● **STUDY TEXT**:
Keeping /dumps/ in all paths for labstore1006/7 (paths which translate directly to url, I assume) makes sense, as changing those would break automated jobs by third parties. (for traffic files)

For stat1005:

/srv/dumps/wikistats_1 is spot on (there is not 1.0, only 1. Wikistats_2 team is going to change 2.0 to 2 as well in new reports.)

The WL* contest winners are just collections of images prepped for offline viewing.
Nothing to do with dumps, at least not with xml dumps.
(dump can be also be a container term, without much meaning).
/srv/media seems more straightforward to me.

Neither have pagecounts-ez folders anything to do with dumps, rather with traffic (logs).
Also there are no plans to replace these traffic files, so grouping these under /srv/dumps/ may suggest a connection that isn't there.
If /srv/analytics/ doesn't feel right, how about /srv/traffic/ ?

● **EXPLORE THE MATERIAL**:
1. Translate the following sentence from the comment on dump directory paths into Spanish: "/srv/media seems more straightforward to me."
2. Answer these questions using the comment on dump directory paths.
(a) Which stat1005 path does the comment describe as "spot on"?
(b) How does the comment describe the WL* contest winners?
(c) Which path does the comment suggest if /srv/analytics/ does not feel right?
3. Extend the comment on dump directory paths, beginning after its final sentence.

Stored items:
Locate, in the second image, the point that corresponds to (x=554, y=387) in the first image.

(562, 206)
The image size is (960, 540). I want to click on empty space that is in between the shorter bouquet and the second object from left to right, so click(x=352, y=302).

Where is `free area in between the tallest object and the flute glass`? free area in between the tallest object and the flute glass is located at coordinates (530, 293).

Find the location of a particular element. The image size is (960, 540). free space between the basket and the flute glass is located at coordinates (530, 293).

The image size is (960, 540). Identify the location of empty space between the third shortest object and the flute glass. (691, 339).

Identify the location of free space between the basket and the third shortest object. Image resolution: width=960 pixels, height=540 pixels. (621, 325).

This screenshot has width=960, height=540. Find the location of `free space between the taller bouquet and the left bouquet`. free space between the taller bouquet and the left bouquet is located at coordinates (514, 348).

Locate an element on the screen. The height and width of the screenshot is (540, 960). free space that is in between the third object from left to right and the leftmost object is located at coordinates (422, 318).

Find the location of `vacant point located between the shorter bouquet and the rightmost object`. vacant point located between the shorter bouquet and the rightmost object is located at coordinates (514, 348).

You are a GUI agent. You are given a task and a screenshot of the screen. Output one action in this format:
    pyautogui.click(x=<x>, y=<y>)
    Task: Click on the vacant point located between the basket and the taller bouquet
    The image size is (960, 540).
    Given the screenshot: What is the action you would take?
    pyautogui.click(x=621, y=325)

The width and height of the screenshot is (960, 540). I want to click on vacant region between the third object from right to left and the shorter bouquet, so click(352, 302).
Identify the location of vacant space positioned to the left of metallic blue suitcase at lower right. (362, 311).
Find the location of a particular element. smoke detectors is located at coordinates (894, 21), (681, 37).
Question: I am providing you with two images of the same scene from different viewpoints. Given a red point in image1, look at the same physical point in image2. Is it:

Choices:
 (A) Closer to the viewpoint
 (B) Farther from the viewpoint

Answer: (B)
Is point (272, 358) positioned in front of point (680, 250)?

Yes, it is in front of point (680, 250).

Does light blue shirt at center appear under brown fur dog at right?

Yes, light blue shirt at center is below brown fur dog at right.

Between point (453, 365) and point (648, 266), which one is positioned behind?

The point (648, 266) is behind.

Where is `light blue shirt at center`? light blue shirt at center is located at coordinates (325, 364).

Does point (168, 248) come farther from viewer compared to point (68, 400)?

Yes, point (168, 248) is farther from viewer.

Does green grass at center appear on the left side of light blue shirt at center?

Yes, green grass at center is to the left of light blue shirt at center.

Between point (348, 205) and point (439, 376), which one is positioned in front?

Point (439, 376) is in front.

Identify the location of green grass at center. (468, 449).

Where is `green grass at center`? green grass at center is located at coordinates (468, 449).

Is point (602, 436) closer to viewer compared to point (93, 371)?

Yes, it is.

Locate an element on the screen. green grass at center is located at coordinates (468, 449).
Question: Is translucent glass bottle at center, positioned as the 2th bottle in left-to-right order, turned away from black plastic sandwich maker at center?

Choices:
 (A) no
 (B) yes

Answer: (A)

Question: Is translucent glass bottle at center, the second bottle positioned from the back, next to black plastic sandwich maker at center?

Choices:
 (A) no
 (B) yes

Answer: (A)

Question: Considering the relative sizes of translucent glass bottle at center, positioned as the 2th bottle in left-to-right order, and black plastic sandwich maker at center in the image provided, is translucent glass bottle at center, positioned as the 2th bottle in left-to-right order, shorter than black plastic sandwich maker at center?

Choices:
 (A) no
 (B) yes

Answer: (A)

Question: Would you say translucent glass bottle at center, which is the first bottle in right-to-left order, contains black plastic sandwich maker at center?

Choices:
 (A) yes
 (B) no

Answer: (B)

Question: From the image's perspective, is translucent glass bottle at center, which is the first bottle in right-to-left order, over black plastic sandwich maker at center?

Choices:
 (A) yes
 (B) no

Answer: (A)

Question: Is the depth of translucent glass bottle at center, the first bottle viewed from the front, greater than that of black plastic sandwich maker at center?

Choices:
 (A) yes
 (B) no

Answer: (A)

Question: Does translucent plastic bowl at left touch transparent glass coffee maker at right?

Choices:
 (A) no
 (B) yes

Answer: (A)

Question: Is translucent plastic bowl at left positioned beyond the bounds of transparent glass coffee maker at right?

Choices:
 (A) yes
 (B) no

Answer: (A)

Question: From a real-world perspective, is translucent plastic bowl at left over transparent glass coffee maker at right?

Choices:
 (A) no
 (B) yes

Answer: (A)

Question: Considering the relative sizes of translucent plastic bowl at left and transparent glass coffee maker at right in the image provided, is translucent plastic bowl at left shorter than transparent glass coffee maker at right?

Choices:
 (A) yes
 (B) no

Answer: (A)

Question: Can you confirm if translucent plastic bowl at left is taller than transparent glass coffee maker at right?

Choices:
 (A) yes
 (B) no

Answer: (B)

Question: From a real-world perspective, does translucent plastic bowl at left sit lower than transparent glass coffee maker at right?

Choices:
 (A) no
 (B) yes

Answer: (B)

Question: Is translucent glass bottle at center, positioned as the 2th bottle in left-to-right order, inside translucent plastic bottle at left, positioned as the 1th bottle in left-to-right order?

● **REPLIES**:
1. /srv/media me parece más sencillo.

2.
(a) /srv/dumps/wikistats_1
(b) As collections of images prepped for offline viewing.
(c) /srv/traffic/

3.
The reason I suggested /srv/dumps isn't because I like the name or because any of the data has to do with dumps, but because I wanted a general purpose spot from which files on stat1005 (and possibly other stat boxes) will automatically be published to dumps.wikimedia.org. The expectation should be that if you put things in this directory, they will be published, rather than having us have to configure new rsync jobs and new directory names every time someone wants to do this.

I agree that the naming is unfortunate but that's where we are. As for the directory structure underneath of /srv/dumps, I don't mind so much. @madhuvishy, instead of making rsync jobs for every single of Erik's outputs, why not just mirror the directory structure in /srv/dumps on stat1005, and rsync the whole thing? Hm, also, it seems all data ends up at dumps.wikimedia.org/other, so maybe we can make that a restriction? /srv/dumps/other or /srv/dumps-other, perhaps?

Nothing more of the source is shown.